Ho sempre trovato estremamente emblematica, e sotto diversi aspetti inquietante mentre per altri inconcepibile, la storia dei Troubles: una guerra – anche se “a bassa intensità” ma pur sempre guerra – di matrice (anche) religiosa, combattuta in una delle terre più belle, nobili e avanzate d’Europa, parte integrante della formativa e identitaria cultura celtica alla base della storia europea, eppure capace di provocare più di 3.500 morti (con i paramilitari repubblicani cattolici che furono responsabili del 60% delle vittime, gli “unionisti lealisti protestanti” del 30% e le forze di sicurezza britanniche del 10% – sottolinea l’articolo di Wikipedia) e segnata da episodi a volte spaventosamente efferati, che oggi tendiamo a credere propri solo di certe forme di terrorismo integralista ma che, incredibilmente, trovano numerosi precedenti nei Troubles, tra stragi di civili anche ad opera dell’esercito britannico (non si può non citare la famigerata Bloody Sunday al riguardo), attentati in luoghi pubblici, assassinii efferati, vendette di pari abominio e altri episodi che verrebbe ben più facile correlare a situazioni da guerre civili in parti del mondo ben più problematiche rispetto all’Irlanda del Nord e alla sua nobile gente.

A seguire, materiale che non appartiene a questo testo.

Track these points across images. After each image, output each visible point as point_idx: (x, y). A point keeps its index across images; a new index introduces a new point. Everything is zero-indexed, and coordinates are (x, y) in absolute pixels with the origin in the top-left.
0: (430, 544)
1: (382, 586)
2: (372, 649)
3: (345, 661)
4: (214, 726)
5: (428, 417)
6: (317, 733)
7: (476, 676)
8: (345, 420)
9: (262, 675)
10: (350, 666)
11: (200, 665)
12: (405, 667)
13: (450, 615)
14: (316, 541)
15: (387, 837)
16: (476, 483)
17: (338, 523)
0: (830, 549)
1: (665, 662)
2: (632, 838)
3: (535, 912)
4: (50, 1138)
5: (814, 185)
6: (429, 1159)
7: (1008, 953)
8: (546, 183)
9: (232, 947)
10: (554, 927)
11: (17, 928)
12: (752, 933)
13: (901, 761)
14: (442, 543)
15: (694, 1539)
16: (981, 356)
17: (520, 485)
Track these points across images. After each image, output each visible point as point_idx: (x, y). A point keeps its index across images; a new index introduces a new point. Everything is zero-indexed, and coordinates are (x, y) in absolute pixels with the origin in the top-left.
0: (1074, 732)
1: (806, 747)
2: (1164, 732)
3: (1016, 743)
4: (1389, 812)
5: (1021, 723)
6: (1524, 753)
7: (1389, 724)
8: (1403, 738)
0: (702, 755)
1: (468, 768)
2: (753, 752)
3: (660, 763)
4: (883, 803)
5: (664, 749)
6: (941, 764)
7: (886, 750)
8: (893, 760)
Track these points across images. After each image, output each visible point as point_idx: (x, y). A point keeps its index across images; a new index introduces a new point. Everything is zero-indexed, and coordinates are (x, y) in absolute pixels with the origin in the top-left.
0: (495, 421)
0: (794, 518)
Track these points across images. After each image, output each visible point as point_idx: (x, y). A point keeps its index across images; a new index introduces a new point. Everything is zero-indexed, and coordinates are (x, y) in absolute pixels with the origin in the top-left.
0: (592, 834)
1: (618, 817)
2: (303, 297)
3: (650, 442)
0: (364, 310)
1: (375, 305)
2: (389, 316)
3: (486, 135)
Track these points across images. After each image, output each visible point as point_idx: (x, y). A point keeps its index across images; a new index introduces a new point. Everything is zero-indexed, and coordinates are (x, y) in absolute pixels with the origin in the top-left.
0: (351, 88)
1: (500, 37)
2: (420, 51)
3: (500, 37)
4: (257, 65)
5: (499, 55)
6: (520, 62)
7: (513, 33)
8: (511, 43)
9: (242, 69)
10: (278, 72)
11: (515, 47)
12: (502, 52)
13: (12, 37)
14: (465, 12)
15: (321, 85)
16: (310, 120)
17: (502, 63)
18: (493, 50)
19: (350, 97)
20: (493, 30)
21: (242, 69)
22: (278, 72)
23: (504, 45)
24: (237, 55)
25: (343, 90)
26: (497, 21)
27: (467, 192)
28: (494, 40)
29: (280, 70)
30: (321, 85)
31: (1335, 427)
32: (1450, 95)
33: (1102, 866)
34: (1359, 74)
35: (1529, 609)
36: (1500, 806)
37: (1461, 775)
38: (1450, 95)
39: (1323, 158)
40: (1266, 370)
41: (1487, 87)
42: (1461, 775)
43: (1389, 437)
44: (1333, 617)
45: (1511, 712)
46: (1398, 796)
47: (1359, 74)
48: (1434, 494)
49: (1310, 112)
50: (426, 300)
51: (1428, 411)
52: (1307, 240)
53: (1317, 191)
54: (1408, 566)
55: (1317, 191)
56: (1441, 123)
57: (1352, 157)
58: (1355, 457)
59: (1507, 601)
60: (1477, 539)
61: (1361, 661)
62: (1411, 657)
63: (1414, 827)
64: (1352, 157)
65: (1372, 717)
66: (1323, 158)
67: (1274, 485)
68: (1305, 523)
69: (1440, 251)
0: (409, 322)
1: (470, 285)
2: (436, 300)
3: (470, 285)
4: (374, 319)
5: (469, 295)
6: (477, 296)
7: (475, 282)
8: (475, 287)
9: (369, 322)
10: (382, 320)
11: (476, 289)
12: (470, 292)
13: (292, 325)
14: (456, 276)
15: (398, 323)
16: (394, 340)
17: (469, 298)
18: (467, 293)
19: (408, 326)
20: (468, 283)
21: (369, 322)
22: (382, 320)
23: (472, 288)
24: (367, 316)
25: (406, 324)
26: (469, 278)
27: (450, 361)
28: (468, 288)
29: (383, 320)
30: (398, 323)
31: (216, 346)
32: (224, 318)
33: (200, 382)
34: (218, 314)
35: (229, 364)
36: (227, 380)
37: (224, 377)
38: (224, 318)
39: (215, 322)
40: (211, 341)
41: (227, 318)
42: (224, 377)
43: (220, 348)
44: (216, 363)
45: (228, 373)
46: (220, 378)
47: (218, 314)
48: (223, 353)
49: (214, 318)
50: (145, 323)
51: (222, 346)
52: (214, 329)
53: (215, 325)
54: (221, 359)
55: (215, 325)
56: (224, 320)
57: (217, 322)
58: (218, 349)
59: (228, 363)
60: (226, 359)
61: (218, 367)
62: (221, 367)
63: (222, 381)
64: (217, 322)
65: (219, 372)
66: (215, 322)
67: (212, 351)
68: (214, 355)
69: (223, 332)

Ad oggi Belfast, capoluogo della regione e città per giunta molto bella, è ancora estremamente frammentata dal punto di vista etnico-politico e alcune zone urbane con la presenza ravvicinata di cattolici e protestanti sono divise da muri – già, muri: non è stato quello di Berlino l’ultimo muro “politico” europeo – i cui varchi vengono chiusi nelle ore notturne in forza di una sorta di coprifuoco permanente. Una delle vie centrali di Belfast, che anche nelle ultime settimane è stata citata nelle varie notizie sui recenti disordini, è Shankill Road, il cui nome rimanda all’omonimo quartiere circostante ma che, a chiunque abbia un minimo di conoscenza della storia dei Troubles, ricorda una delle vicende più spaventose ed efferate della guerra: quella degli Shankill Butchers, i “macellai di Shankill”, un ramo terroristico dell’Ulster Volunteer Force che si rese protagonista di almeno 23 omicidi di cittadini cattolici (ma non solo, ci furono anche protestanti tra le vittime) che rapiva, torturava e uccideva barbaramente tagliando loro la gola con un coltello da macellaio. Già, esattamente come i terroristi islamisti dell’ISIS, le cui immagini delle stragi compiute con tali modalità qualche anno fa hanno sconvolto il mondo, additate giustamente come esempli di barbarie e di fanatismo assoluti e insopportabili ma che nessuno o quasi dei vari cronisti ha rimarcato come fossero del tutto similari agli episodi degli Shankill Butchers, quasi che questi ne abbiano rappresentato un terrificante “modello” da imitare (peraltro non nuovo nella storia più cupa dell’umanità ma certamente non frequente negli ultimi decenni).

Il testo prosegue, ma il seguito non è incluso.